● **YOUR GOAL**
Start at the line holding "right shoulder: (120, 297)". Write out that line and each one after it to the end of the data, unchanged.

Stored dataset items
+ + +
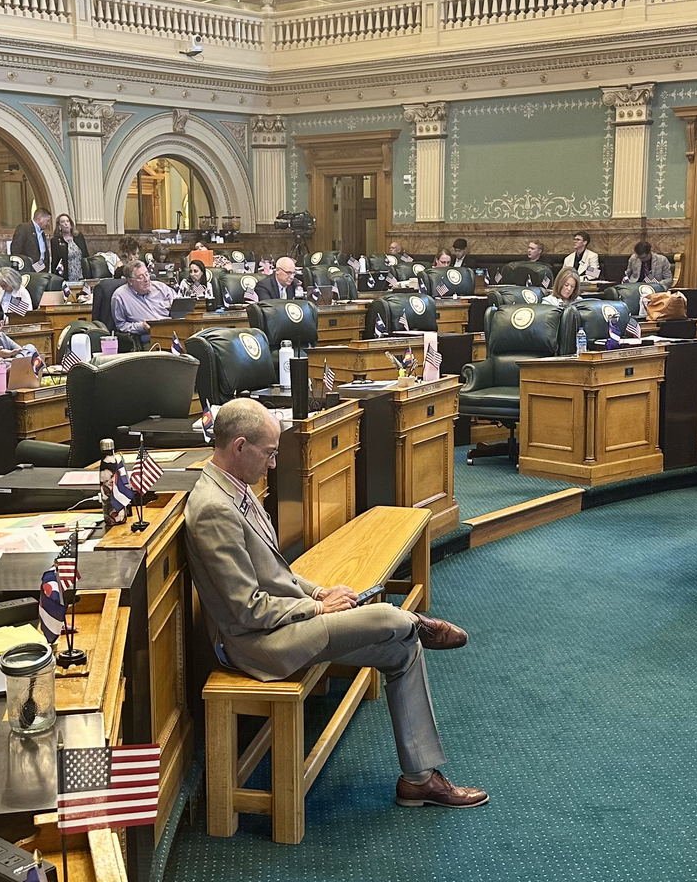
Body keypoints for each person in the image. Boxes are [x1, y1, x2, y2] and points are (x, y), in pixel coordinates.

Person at [183, 397, 485, 809]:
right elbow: (248, 610)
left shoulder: (235, 486)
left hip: (284, 623)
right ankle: (413, 620)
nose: (273, 464)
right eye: (269, 454)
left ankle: (419, 779)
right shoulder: (213, 509)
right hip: (257, 644)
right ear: (239, 446)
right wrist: (318, 609)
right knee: (386, 617)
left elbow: (277, 572)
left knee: (403, 650)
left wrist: (318, 592)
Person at [111, 260, 177, 345]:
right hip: (151, 338)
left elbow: (182, 303)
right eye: (141, 277)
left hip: (174, 330)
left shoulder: (161, 287)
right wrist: (141, 327)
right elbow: (121, 326)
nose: (146, 279)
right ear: (130, 281)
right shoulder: (120, 297)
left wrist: (175, 306)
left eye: (147, 274)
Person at [48, 212, 88, 281]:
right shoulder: (55, 241)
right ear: (59, 226)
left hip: (81, 275)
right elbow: (55, 262)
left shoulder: (79, 237)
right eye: (63, 222)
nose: (66, 223)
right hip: (66, 276)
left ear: (71, 224)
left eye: (67, 221)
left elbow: (86, 255)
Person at [12, 206, 51, 272]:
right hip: (26, 270)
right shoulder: (24, 228)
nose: (48, 224)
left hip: (39, 270)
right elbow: (16, 249)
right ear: (40, 218)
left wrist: (42, 269)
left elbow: (42, 255)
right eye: (47, 220)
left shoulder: (42, 233)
+ + +
● **OUTPUT BELOW**
right shoulder: (120, 297)
left wrist: (175, 306)
left eye: (147, 274)
Person at [48, 212, 88, 281]:
right shoulder: (55, 241)
right ear: (59, 226)
left hip: (81, 275)
right elbow: (55, 262)
left shoulder: (79, 237)
right eye: (63, 222)
nose: (66, 223)
right hip: (66, 276)
left ear: (71, 224)
left eye: (67, 221)
left elbow: (86, 255)
Person at [12, 206, 51, 272]:
right hip: (26, 270)
right shoulder: (24, 228)
nose: (48, 224)
left hip: (39, 270)
right elbow: (16, 249)
right ear: (40, 218)
left wrist: (42, 269)
left elbow: (42, 255)
right eye: (47, 220)
left shoulder: (42, 233)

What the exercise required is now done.